Definition
The net amount on an invoice is the price of what was sold, excluding any VAT, sales tax, or other indirect tax. It is sometimes called the 'subtotal' or the 'taxable amount' depending on the template and the jurisdiction. Tax is calculated as a percentage of this number, then added to give the total the buyer actually pays.
Net amounts are also how prices are usually quoted in B2B contexts, especially across borders, because the tax treatment can vary by buyer location and registration status. 'Our day rate is £900 net' means £900 plus whatever tax applies.
Why it matters
Quoting and budgeting in net amounts keeps your numbers comparable across customers and jurisdictions. It also avoids the most common pricing mistake: quoting a gross price (tax-included), winning the work, then realising the tax portion has eaten into what you thought was your margin.

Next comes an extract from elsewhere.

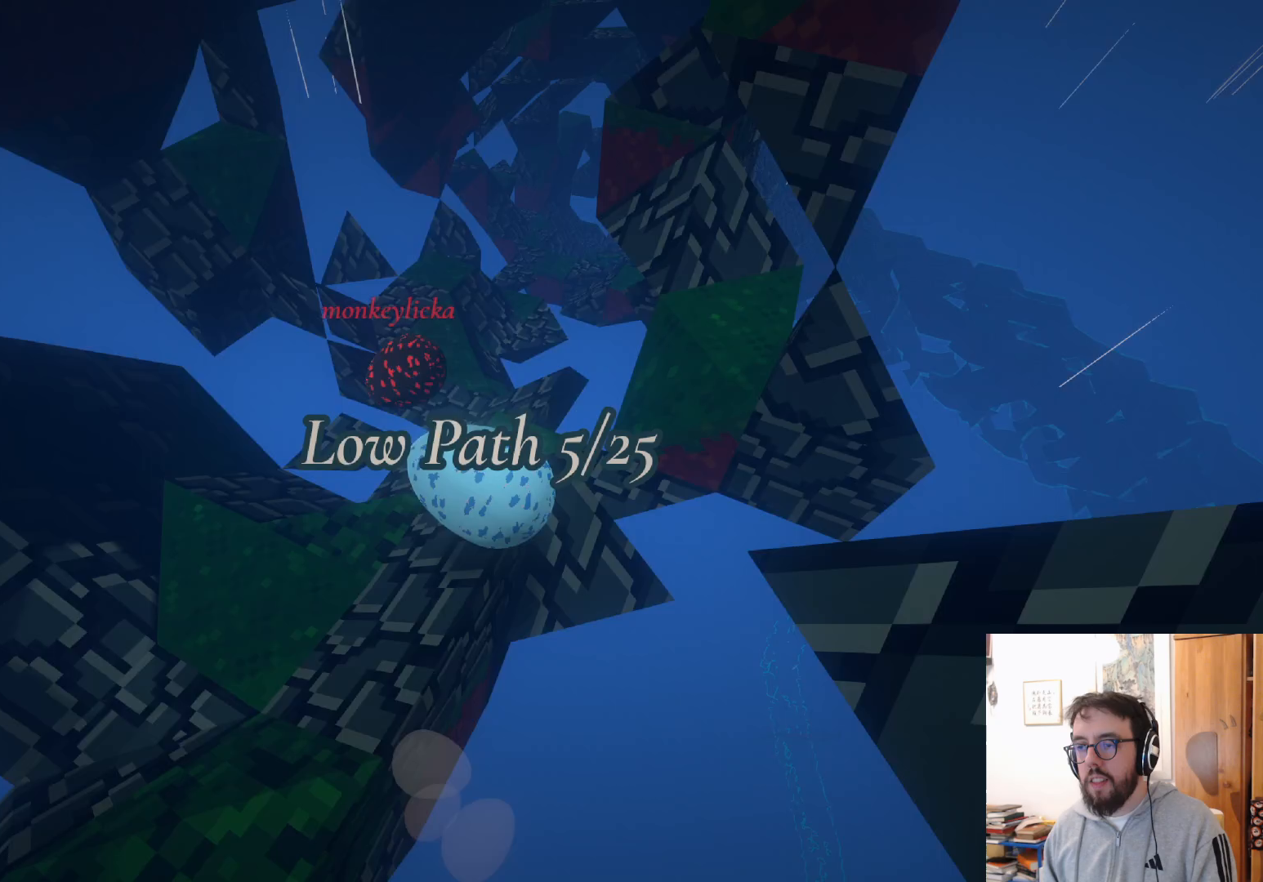
{"buttons": [], "left_stick": "up-left", "right_stick": "center", "events": [[283, "A", "down"], [300, "left_stick", "up-left"], [333, "A", "up"]]}
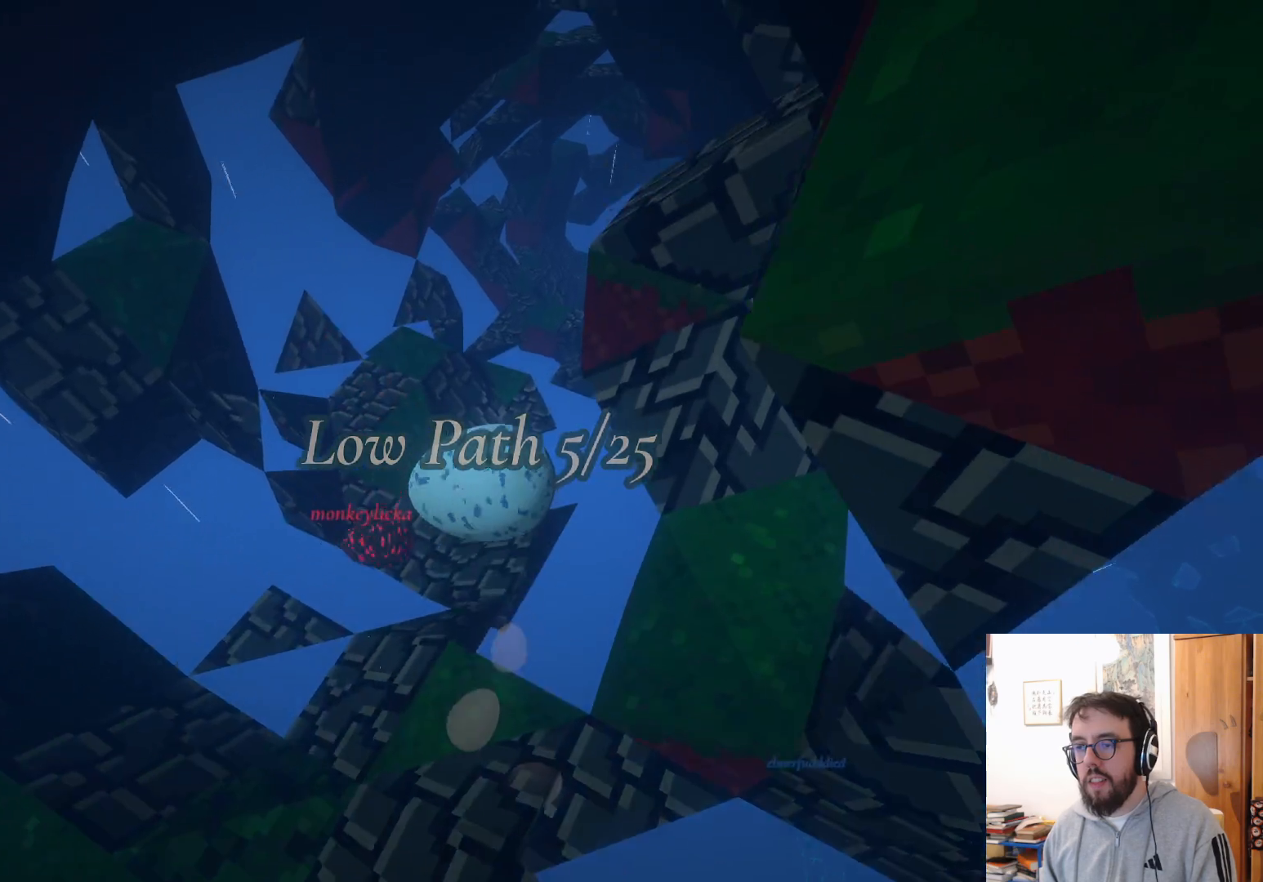
{"buttons": ["A"], "left_stick": "up", "right_stick": "center", "events": [[183, "left_stick", "left"], [433, "left_stick", "up"], [500, "A", "down"]]}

Where this appears in your tools
The Invoice Generator shows the net subtotal, the tax line, and the gross total separately on every invoice — and treats discounts as adjustments to the net amount, not the gross.
Example
An invoice has one line at £2,400.00 net. VAT at 20 percent adds £480.00. The gross total — what the buyer pays — is £2,880.00. The seller's revenue is the net £2,400; the £480 belongs to the tax authority and must be remitted later.
Common confusion
'Net' on an invoice means 'before tax'. 'Net' on payment terms (e.g. 'Net 30') means 'payable in full within thirty days'. They are unrelated uses of the same word and frequently confuse first-time invoice readers.